Aim of the exercise
Reproduce, character for character, the lines below from the first through the one with "i a felvételi". Leave pictures out.

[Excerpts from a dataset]
- - -

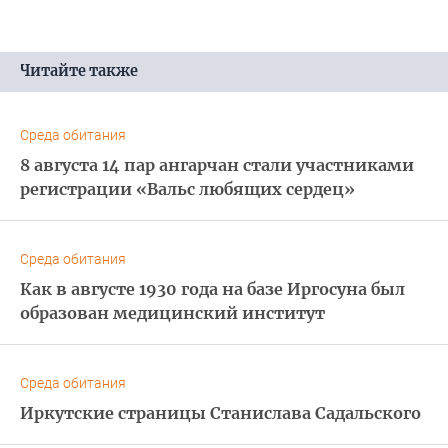
Читайте также
Среда обитания
8 августа 14 пар ангарчан стали участниками
регистрации «Вальс любящих сердец»
Среда обитания
Как в августе 1930 года на базе Иргосуна был
образован медицинский институт
Среда обитания
Иркутские страницы Станислава Садальского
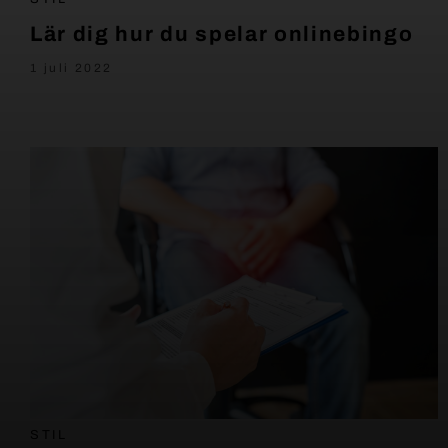
Lär dig hur du spelar onlinebingo
1 juli 2022
STIL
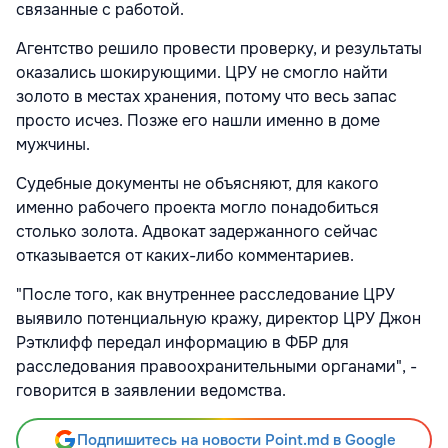
связанные с работой.
Агентство решило провести проверку, и результаты
оказались шокирующими. ЦРУ не смогло найти
золото в местах хранения, потому что весь запас
просто исчез. Позже его нашли именно в доме
мужчины.
Судебные документы не объясняют, для какого
именно рабочего проекта могло понадобиться
столько золота. Адвокат задержанного сейчас
отказывается от каких-либо комментариев.
"После того, как внутреннее расследование ЦРУ
выявило потенциальную кражу, директор ЦРУ Джон
Рэтклифф передал информацию в ФБР для
расследования правоохранительными органами", -
говорится в заявлении ведомства.
Подпишитесь на новости Point.md в Google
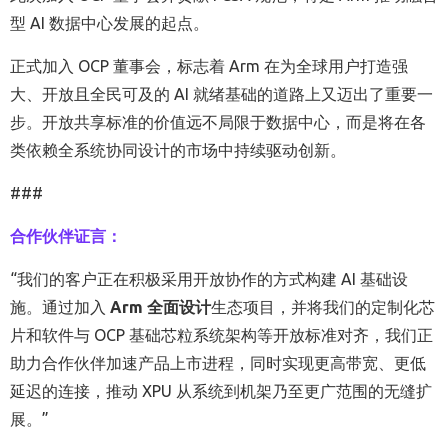
型
AI
数据中心发展的起点
。
正式加入
OCP
董事会，标志着
Arm
在为
全球用户
打造强
大、开放且全民可及的
AI
就绪基础的道路上又迈出了
重要
一
步。开放共享标准的价值远不局限于数据中心
，而是将在各
类依赖
全系统协同设计的市场中
持续
驱动创新。
###
合作伙伴
证言
：
“
我们的客户
正在积极采用
开放协作
的方式
构建
AI
基础设
施
。通过加入
Arm
全面设计
生态项目，
并
将
我们的定制化
芯
片
和软件
与
OCP
基础芯粒系统架构等开放标准
对齐
，我们
正
助力
合作伙伴
加速
产品上市
进程
，同时
实现
更高带宽、更低
延迟的连接
，推动
XPU
从系统到机架乃至更广范围
的无缝扩
展。”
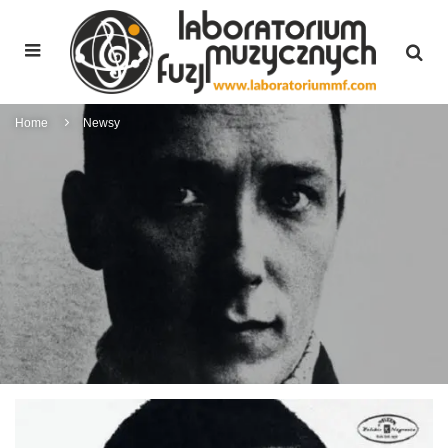
Home
Newsy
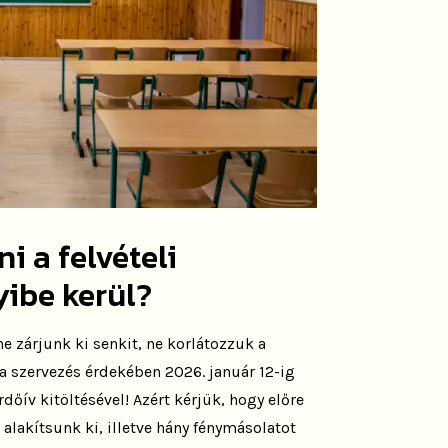
i a felvételi
yibe kerül?
ne zárjunk ki senkit, ne korlátozzuk a
 a szervezés érdekében 2026. január 12-ig
dőív kitöltésével! Azért kérjük, hogy előre
alakítsunk ki, illetve hány fénymásolatot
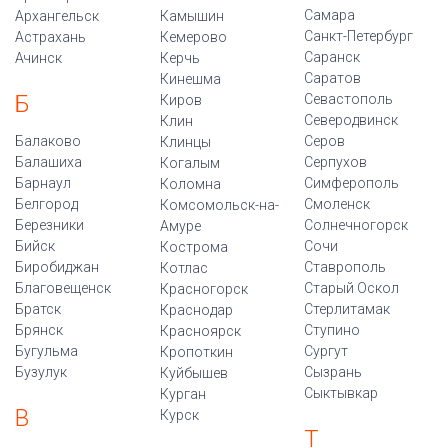
Самара
Архангельск
Камышин
Санкт-Петербург
Астрахань
Кемерово
Саранск
Ачинск
Керчь
Саратов
Кинешма
Б
Севастополь
Киров
Северодвинск
Клин
Балаково
Серов
Клинцы
Балашиха
Серпухов
Когалым
Барнаул
Симферополь
Коломна
Белгород
Смоленск
Комсомольск-на-
Березники
Солнечногорск
Амуре
Бийск
Сочи
Кострома
Биробиджан
Ставрополь
Котлас
Благовещенск
Старый Оскол
Красногорск
Братск
Стерлитамак
Краснодар
Брянск
Ступино
Красноярск
Бугульма
Сургут
Кропоткин
Бузулук
Сызрань
Куйбышев
Сыктывкар
Курган
В
Курск
Т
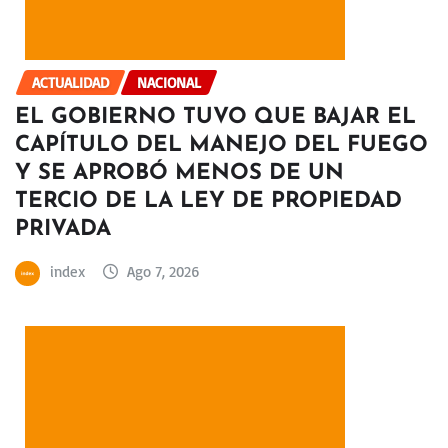
ACTUALIDAD
NACIONAL
EL GOBIERNO TUVO QUE BAJAR EL
CAPÍTULO DEL MANEJO DEL FUEGO
Y SE APROBÓ MENOS DE UN
TERCIO DE LA LEY DE PROPIEDAD
PRIVADA
index
Ago 7, 2026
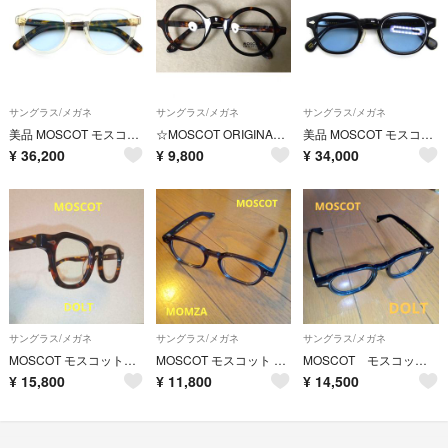
サングラス/メガネ
サングラス/メガネ
サングラス/メガネ
美品 MOSCOT モスコット サングラス GAVOLT 中国製 ガボルト クラウンパント FLESH/TORTOISE 54001241
☆MOSCOT ORIGINALS眼鏡
美品 MOSCOT モスコット サングラス LEMTOSH MP 46 中国製 レムトッシュ ボスリントン ボストン/ウェリントン BLACK 54001218
¥
36,200
¥
9,800
¥
34,000
サングラス/メガネ
サングラス/メガネ
サングラス/メガネ
MOSCOT モスコット DOLT べっ甲
MOSCOT モスコット GLAYフレーム 伊達メガネ
MOSCOT モスコット 伊達メガネ
¥
15,800
¥
11,800
¥
14,500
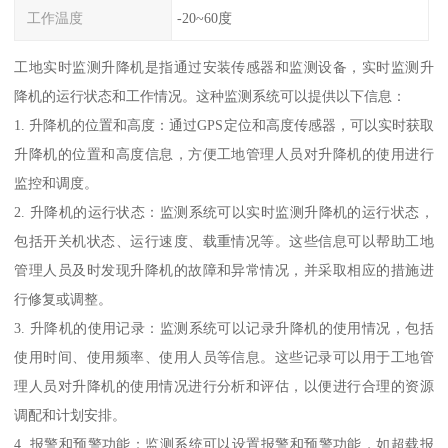
工作温度
-20~60度
工地实时监测升降机是指通过安装传感器和监测设备，实时监测升
降机的运行状态和工作情况。这种监测系统可以提供以下信息：
1. 升降机的位置和高度：通过GPS定位和高度传感器，可以实时获取
升降机的位置和高度信息，方便工地管理人员对升降机的使用进行
监控和调度。
2. 升降机的运行状态：监测系统可以实时监测升降机的运行状态，
包括开关机状态、运行速度、载重情况等。这些信息可以帮助工地
管理人员及时发现升降机的故障和异常情况，并采取相应的措施进
行修复或调整。
3. 升降机的使用记录：监测系统可以记录升降机的使用情况，包括
使用时间、使用频率、使用人员等信息。这些记录可以用于工地管
理人员对升降机的使用情况进行分析和评估，以便进行合理的资源
调配和计划安排。
4. 报警和预警功能：监测系统可以设置报警和预警功能，如超载报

- - -

Exercise answer
Читайте также
Среда обитания
8 августа 14 пар ангарчан стали участниками
регистрации «Вальс любящих сердец»
Среда обитания
Как в августе 1930 года на базе Иргосуна был
образован медицинский институт
Среда обитания
Иркутские страницы Станислава Садальского
Lär dig hur du spelar onlinebingo
1 juli 2022
STIL
связанные с работой.
Агентство решило провести проверку, и результаты
оказались шокирующими. ЦРУ не смогло найти
золото в местах хранения, потому что весь запас
просто исчез. Позже его нашли именно в доме
мужчины.
Судебные документы не объясняют, для какого
именно рабочего проекта могло понадобиться
столько золота. Адвокат задержанного сейчас
отказывается от каких-либо комментариев.
"После того, как внутреннее расследование ЦРУ
выявило потенциальную кражу, директор ЦРУ Джон
Рэтклифф передал информацию в ФБР для
расследования правоохранительными органами", -
говорится в заявлении ведомства.
Подпишитесь на новости Point.md в Google
型
AI
数据中心发展的起点
。
正式加入
OCP
董事会，标志着
Arm
在为
全球用户
打造强
大、开放且全民可及的
AI
就绪基础的道路上又迈出了
重要
一
步。开放共享标准的价值远不局限于数据中心
，而是将在各
类依赖
全系统协同设计的市场中
持续
驱动创新。
###
合作伙伴
证言
：
“
我们的客户
正在积极采用
开放协作
的方式
构建
AI
基础设
施
。通过加入
Arm
全面设计
生态项目，
并
将
我们的定制化
芯
片
和软件
与
OCP
基础芯粒系统架构等开放标准
对齐
，我们
正
助力
合作伙伴
加速
产品上市
进程
，同时
实现
更高带宽、更低
延迟的连接
，推动
XPU
从系统到机架乃至更广范围
的无缝扩
展。”
Home
Newsy
i a felvételi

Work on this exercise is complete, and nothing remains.